I have a feeling many people asking for AI regulation, are really asking for regulation to protect them or others from job losses they see as inevitable.

This seems totally contrary to regulation around de-risking AI development so that it can safely accelerate.

You touched on this toward the end, but I wonder if you have any thoughts on how to deal with this contradiction. If any regulation in the US happens now it feels much more likely (to me) to be EU style than what you propose.

In theory, the basic concept undergirding this bears merit. But boy is there real concern with centralizing all authority on AI development to a select few “industry leaders” (step #1). I think this is a very bad idea supported with honestly good intentions.

If AI is as powerful as indicated, and thus deserves a Manhattan-style development safety structure, ensuring that power is controlled by a very select few gives those people nearly unlimited control of humanity and its future. And it does so behind closed doors. Even Kim-Jong-Un would blush at such an opportunity.

The concepts mentioned in this article are an understandable starting ground for ideation, but require dramatically expanded considerations.
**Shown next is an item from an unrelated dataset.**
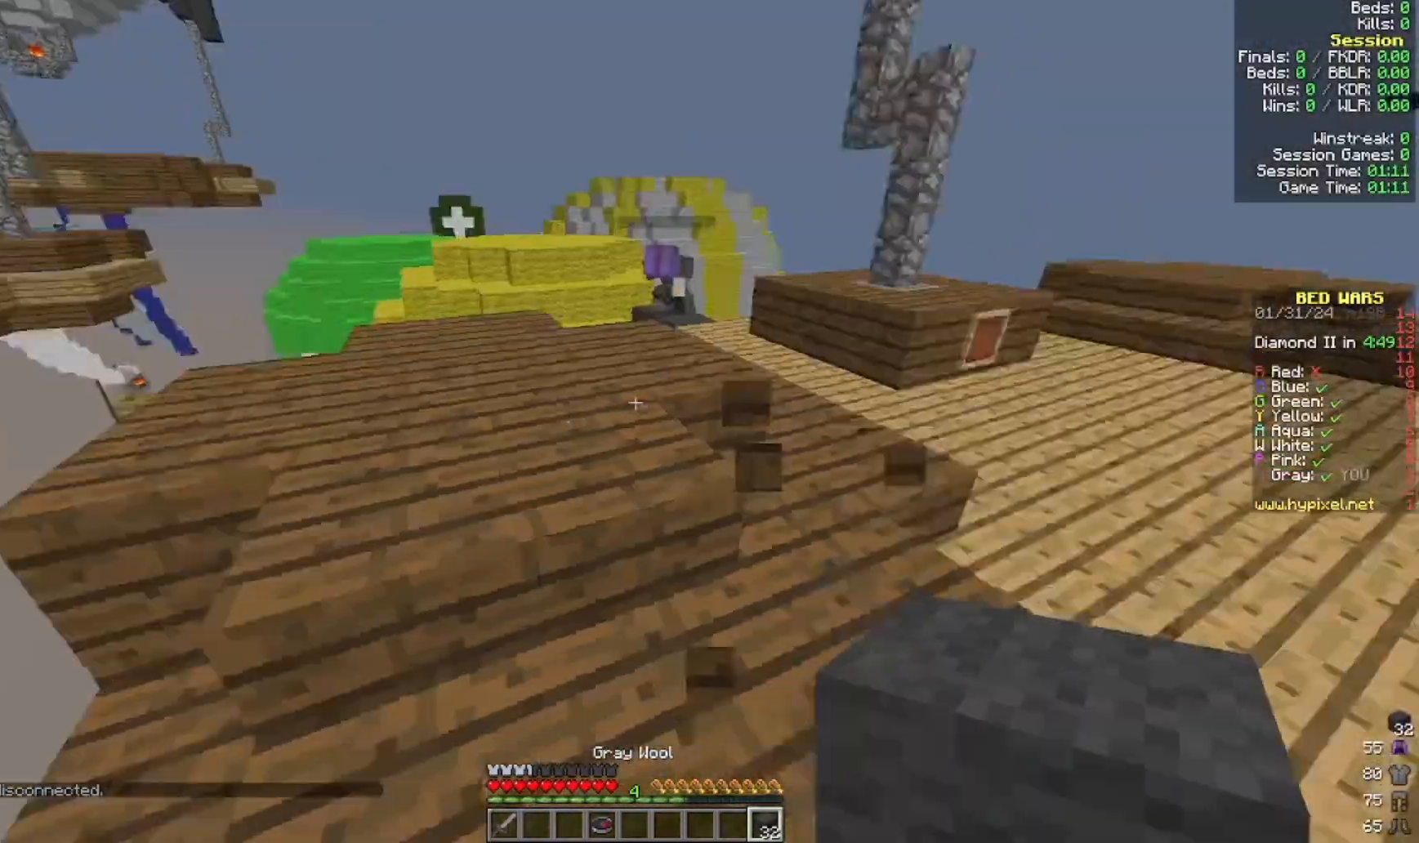
{"keys": ["w"], "mouse": [], "events": [[33, "a", "up"], [33, "w", "down"]]}
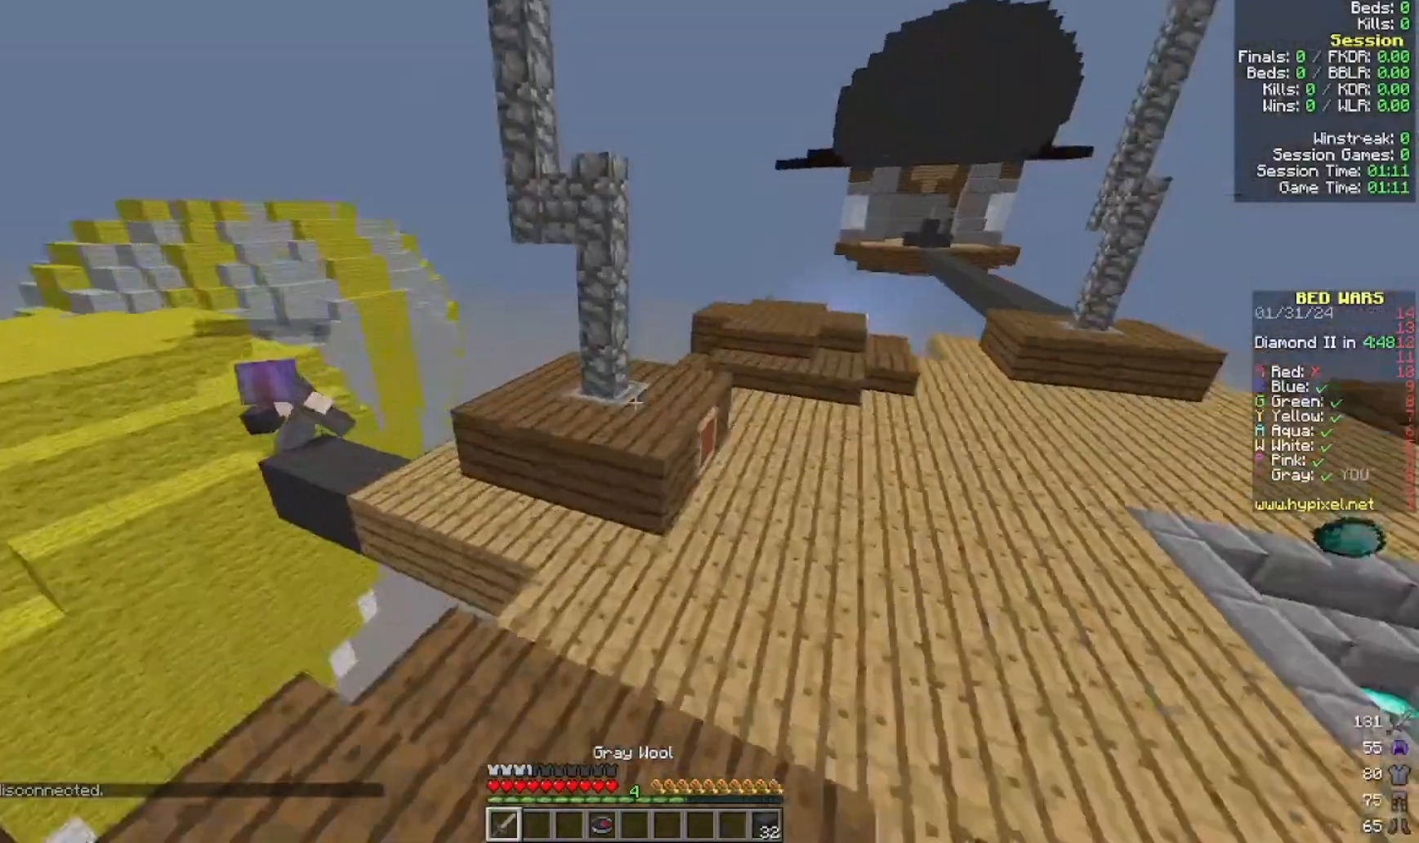
{"keys": ["w"], "mouse": [], "events": []}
It is not obviously feasible to come up with any sort of principled definition of "Green" / "Orange" / "Red" types of AI research, given that (a) the plausible "experts" seem very far apart on the question of what exactly is high-risk and (b) they don't and in some sense can't give justifications for their positions grounded in real-world evidence rather than thought experiments. You can have principled risk levels in types of *application* of research, analogous to the DO-178C levels of software deployment risk in avionics, but that is a very different thing.
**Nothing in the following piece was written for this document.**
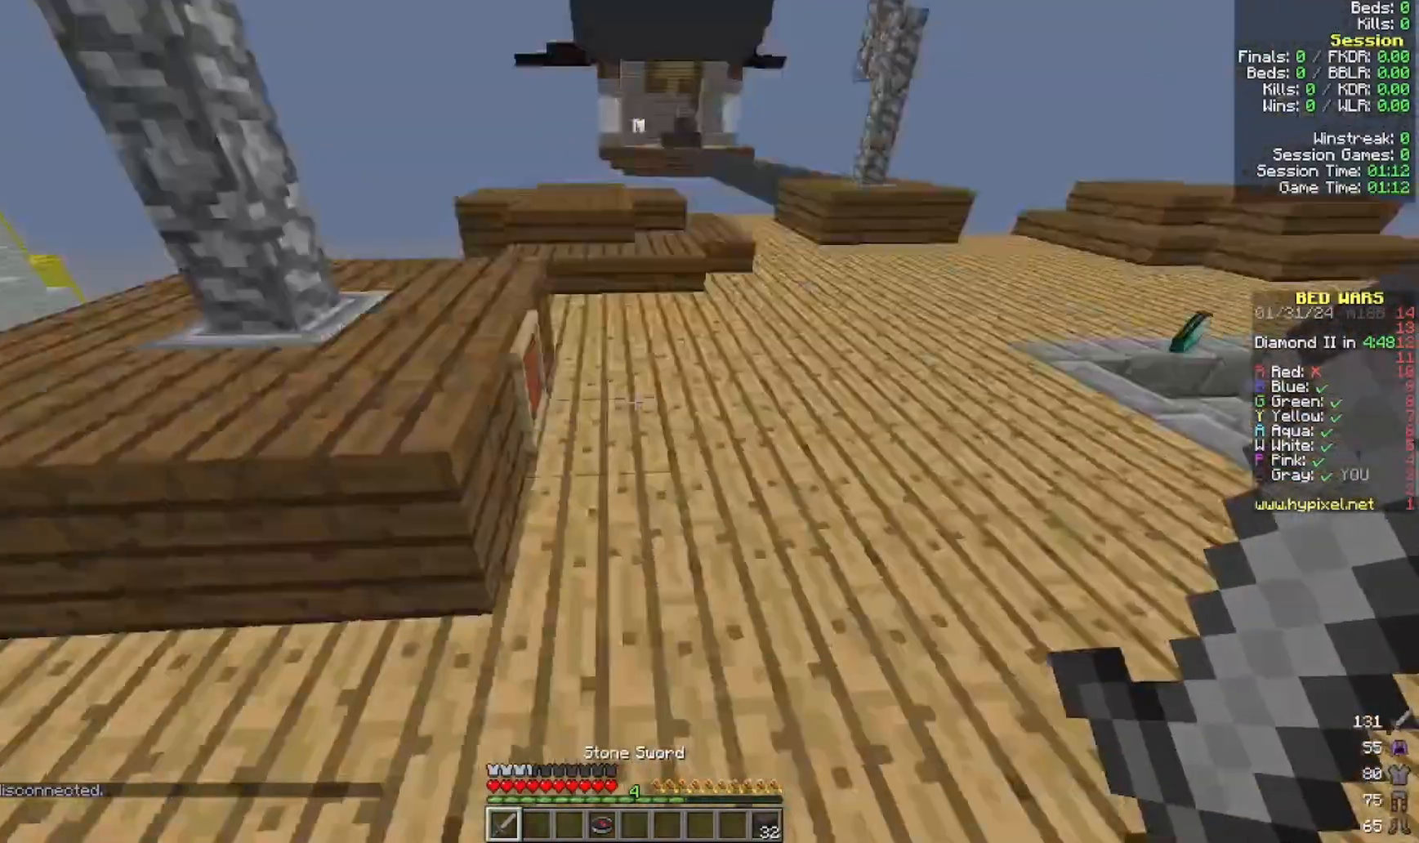
{"keys": [], "mouse": [], "events": [[333, "w", "up"]]}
I don't understand this point:

"While this runs the risk of leapfrogging to a Yudkowsky-style superintelligence, I’d rather we test the “hard takeoff” hypothesis under controlled conditions where we might catch an unfriendly AI in the act. If alignment is as hard as the Yuddites think, the project would at worst provide a non-speculative basis for shutting it all down."

You're basically assuming away hard takeoff scenarios where what humans call "airgap" can be bypassed with sufficient subtelty and/or that this hypothetical intelligence can't fake alignment enough to get access to non-airgapped systems.

If you're wrong, you just accelerate destruction. Why are you so confident that this is a good idea?

May 16, 2023·edited May 16, 2023Author

Versions of the hard take off story are designed to be unfalsifiable. I'm implicitly rejecting those. Nor do big enough Large Language Models spontaneously learn to synthesize deadly pathogens in a makeshift nanolab. Certain capabilities have to be explicitly trained for and don't simply ride along with greater generality.

If it's true that all you need is scale for LLMs to kill us all, then we're dead either way. But I'd rather test that on a virtual machine in an airgapped facility. You coud even run models in a simulated world inception-style, so when it tries to escape it attempts to manipulate completely virtual objects.

More realistically, AIs including LLMs might suddenly development dramatically greater situational awareness, manipulation abilities and agency. The jump in capabilities may even be scary enough case to justify a worldwide ban.

In short, there are many more worlds where testing large models early and in clever ways gives us useful information than worlds where we unexpectedly leap to literally god-like powers. I think it will one day be possible to build something that dangerous too, just not by accident.